It is true that North Korea has committed all these outrageous acts before
issuing wild threats, engaging in provocative military exercises, testing missiles and atomic bombs. And then the cycle of threats and tensions die down. But this time the context is different in several important respects.

First, North Korea has demonstrated a capacity to launch long-range missiles and detonate nuclear devices. In the past, we could dismiss its threats as empty bluster. But now no one knows for certain what capabilities North Korea has, with the U,S, military worried in particular about the DPRK`s possible possession of a long-range mobile missile that can evade U.S. Intelligence and strike the U.S. Homeland.

Second, South Korea has adopted a much sterner stand. Whereas in 2010 the South Korean government sought UN sanctions after the North sunk one of its warships and again after it shelled one of its border islands, the ROK has now pledged to retaliate militarily for any DPRK first use of force.

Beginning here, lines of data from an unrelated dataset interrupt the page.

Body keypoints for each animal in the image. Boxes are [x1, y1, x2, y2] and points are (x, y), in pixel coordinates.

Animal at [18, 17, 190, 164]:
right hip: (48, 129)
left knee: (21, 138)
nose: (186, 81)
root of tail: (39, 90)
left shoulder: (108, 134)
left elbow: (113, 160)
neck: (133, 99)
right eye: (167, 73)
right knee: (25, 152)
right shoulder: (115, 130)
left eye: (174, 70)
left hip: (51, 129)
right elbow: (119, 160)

Third, we have new political leaders in China, Japan, South Korea, and North Korea. The new leaders have no experience playing this type of escalation game, so they could easily miscalculate, as happened in 1950. Nobody in Washington expected North Korea to invade the South that summer, while the leaders in Pyongyang and Moscow were caught by surprise when the United States then intervened to defeat the invasion, even after U.S. diplomats had declared the Korean Peninsula outside the U.S. defensive perimeter in the Asia-Pacific region. Since then, the DPRK has repeatedly caught the United States and other countries off-guard by its bizarre but bold actions.

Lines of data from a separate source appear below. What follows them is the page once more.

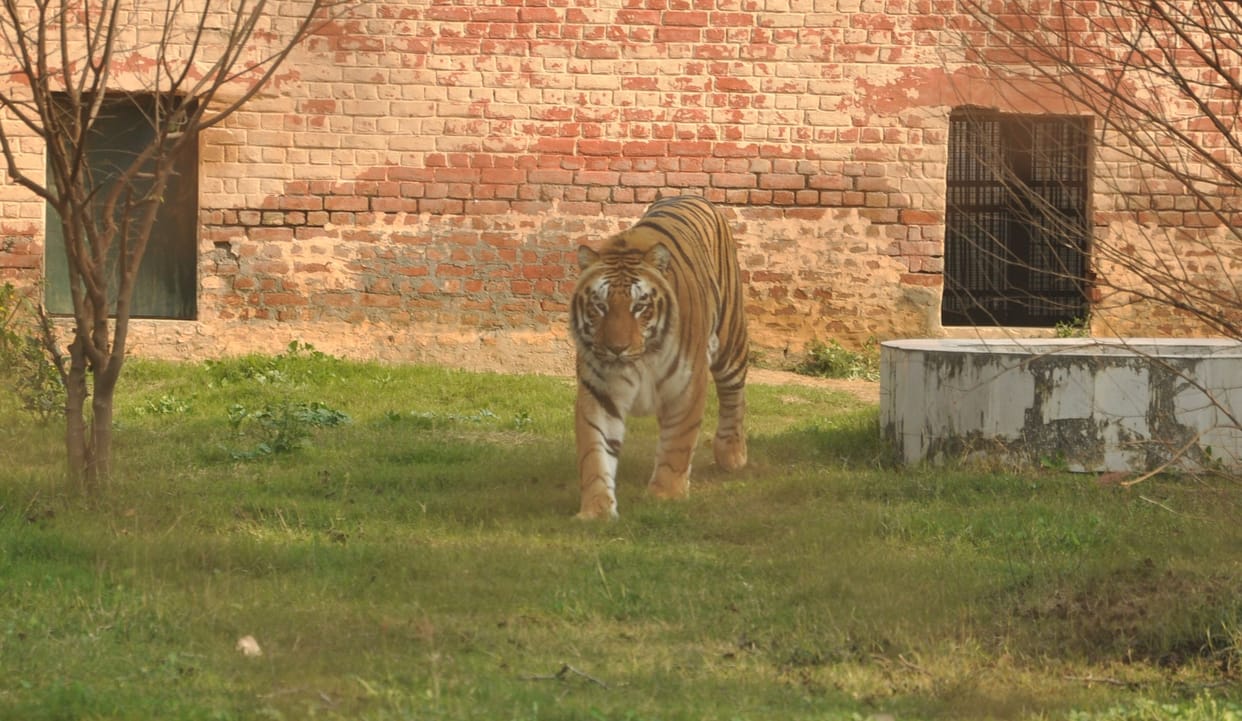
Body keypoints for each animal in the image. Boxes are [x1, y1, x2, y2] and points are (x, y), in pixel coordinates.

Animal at [569, 195, 749, 520]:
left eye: (639, 306)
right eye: (599, 306)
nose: (616, 348)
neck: (641, 360)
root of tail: (692, 195)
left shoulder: (687, 383)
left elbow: (678, 441)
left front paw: (665, 496)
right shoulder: (599, 390)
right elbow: (595, 451)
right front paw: (596, 510)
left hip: (730, 340)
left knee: (734, 394)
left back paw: (732, 453)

Finally, the DPRK-Iran nexus is weighing more heavily on US policy makers. There is considerable evidence that the two countries cooperate in developing missile technologies, so much so that we would be wise to treat their joint efforts as a single missile research and development program. Fears have increased that Pyongyang might share with Tehran its insights into developing nuclear warheads, allowing Iran to have a demonstrated nuclear weapons capability without actually testing a bomb.

Even beyond direct cooperation between the two countries, policy makers in Washington and elsewhere worry that Iran’s government is learning the unhelpful lesson that US nonproliferation red lines can be ignored with impunity. Iranian leaders hardened their line at the most recent nuclear negotiations in Kazakhstan and are now hinting that they might follow North Korea and simply withdraw from the Nuclear Non-Proliferation Treaty if the West does not provide some urgent sanctions relief, Even after the current crisis ends, the DPRK proliferation problem will persist.